• **Work request**: Write the entries out again exactly; any picture among them gets left out.

• **Exercise input**:
-- Opening Marker --

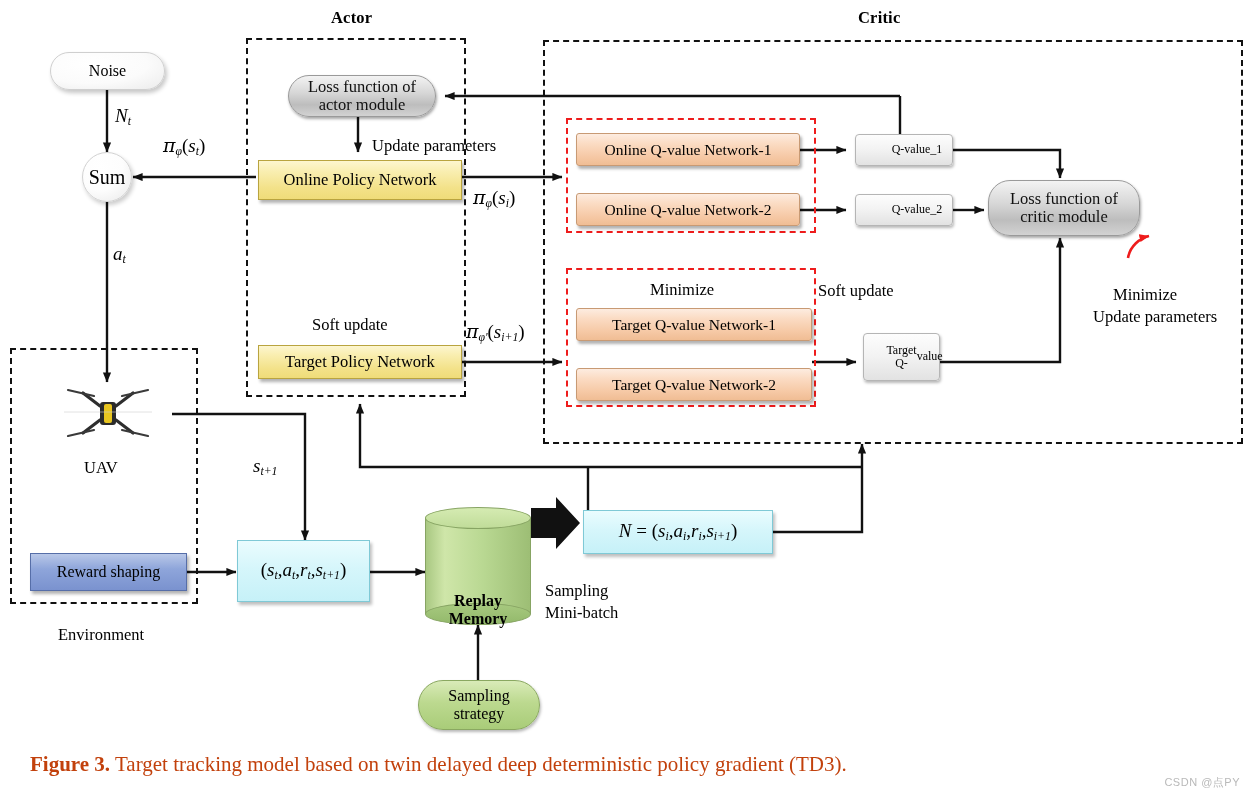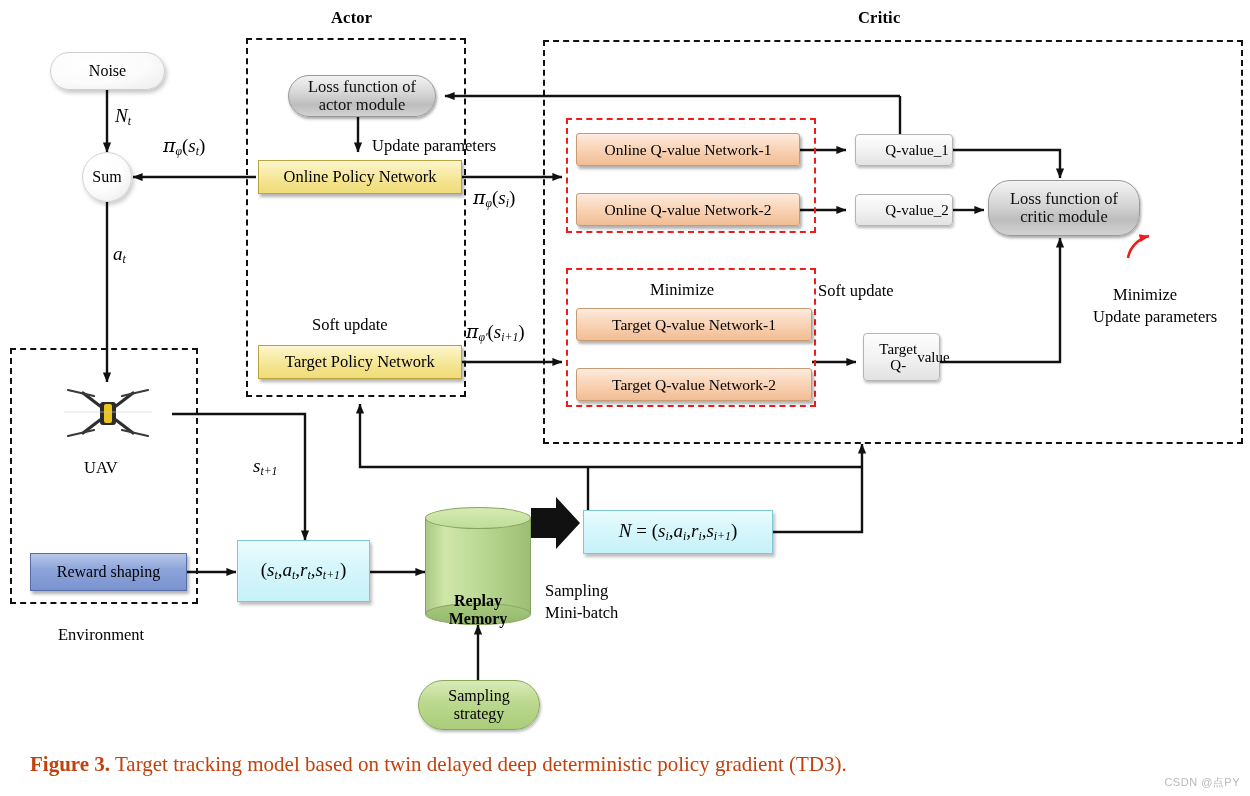--- a/index.html
+++ b/index.html
@@ -57,7 +57,7 @@
     border: 1px solid #b5b5b5;
     border-radius: 4px;
     box-shadow: 1px 2px 3px rgba(0,0,0,.28);
-    font-size: 15px; line-height: 1.1; padding-left: 26px;
+    font-size: 12px; line-height: 1.1; padding-left: 26px;
   }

-- Closing Marker --

• **Response**:
--- a/index.html
+++ b/index.html
@@ -57,7 +57,7 @@
     border: 1px solid #b5b5b5;
     border-radius: 4px;
     box-shadow: 1px 2px 3px rgba(0,0,0,.28);
-    font-size: 15px; line-height: 1.1; padding-left: 26px;
+    font-size: 12px; line-height: 1.1; padding-left: 26px;
   }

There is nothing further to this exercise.